Requirement: Restate word for word the lines of the material below, from the line with "scalability and performance" to the line with "or redundant applications", both lines included, and no others.

[Start of section]

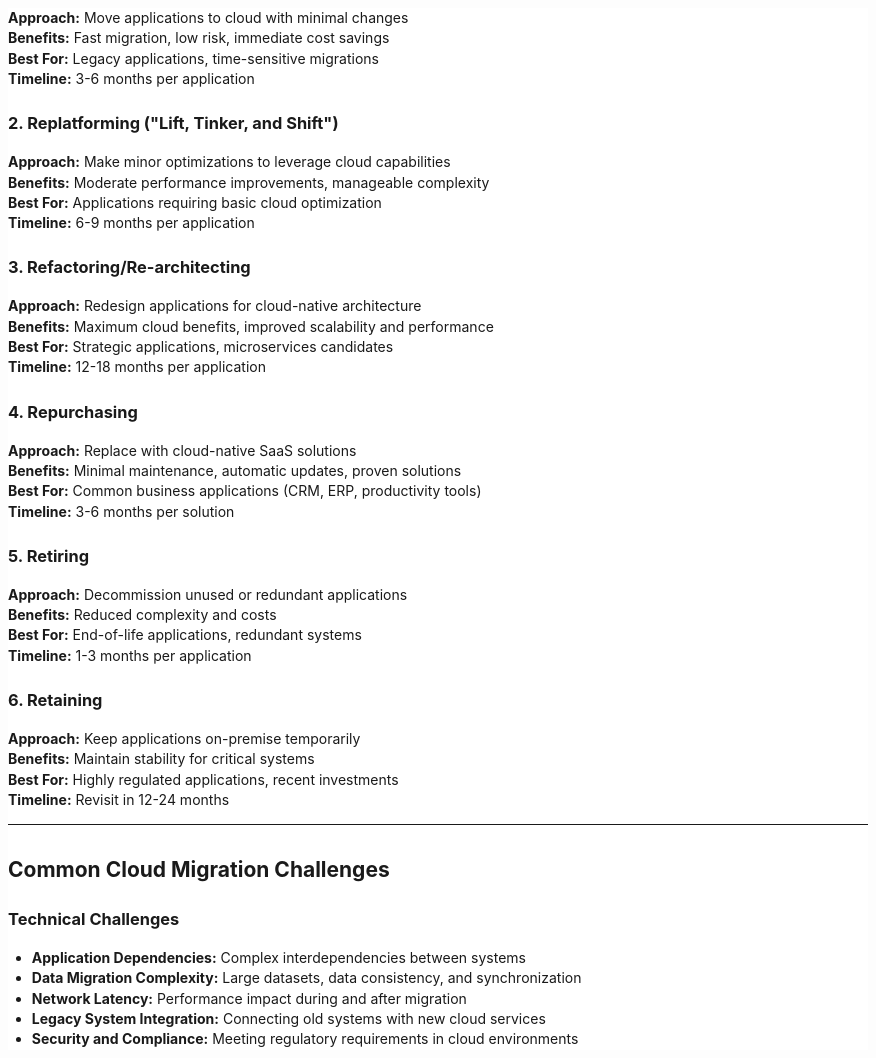 **Approach:** Move applications to cloud with minimal changes  
**Benefits:** Fast migration, low risk, immediate cost savings  
**Best For:** Legacy applications, time-sensitive migrations  
**Timeline:** 3-6 months per application

### 2. Replatforming ("Lift, Tinker, and Shift")

**Approach:** Make minor optimizations to leverage cloud capabilities  
**Benefits:** Moderate performance improvements, manageable complexity  
**Best For:** Applications requiring basic cloud optimization  
**Timeline:** 6-9 months per application

### 3. Refactoring/Re-architecting

**Approach:** Redesign applications for cloud-native architecture  
**Benefits:** Maximum cloud benefits, improved scalability and performance  
**Best For:** Strategic applications, microservices candidates  
**Timeline:** 12-18 months per application

### 4. Repurchasing

**Approach:** Replace with cloud-native SaaS solutions  
**Benefits:** Minimal maintenance, automatic updates, proven solutions  
**Best For:** Common business applications (CRM, ERP, productivity tools)  
**Timeline:** 3-6 months per solution

### 5. Retiring

**Approach:** Decommission unused or redundant applications  
**Benefits:** Reduced complexity and costs  
**Best For:** End-of-life applications, redundant systems  
**Timeline:** 1-3 months per application

### 6. Retaining

**Approach:** Keep applications on-premise temporarily  
**Benefits:** Maintain stability for critical systems  
**Best For:** Highly regulated applications, recent investments  
**Timeline:** Revisit in 12-24 months

---

## Common Cloud Migration Challenges

### Technical Challenges

- **Application Dependencies:** Complex interdependencies between systems
- **Data Migration Complexity:** Large datasets, data consistency, and synchronization
- **Network Latency:** Performance impact during and after migration
- **Legacy System Integration:** Connecting old systems with new cloud services
- **Security and Compliance:** Meeting regulatory requirements in cloud environments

[End of section]

Solution below:
**Benefits:** Maximum cloud benefits, improved scalability and performance  
**Best For:** Strategic applications, microservices candidates  
**Timeline:** 12-18 months per application

### 4. Repurchasing

**Approach:** Replace with cloud-native SaaS solutions  
**Benefits:** Minimal maintenance, automatic updates, proven solutions  
**Best For:** Common business applications (CRM, ERP, productivity tools)  
**Timeline:** 3-6 months per solution

### 5. Retiring

**Approach:** Decommission unused or redundant applications  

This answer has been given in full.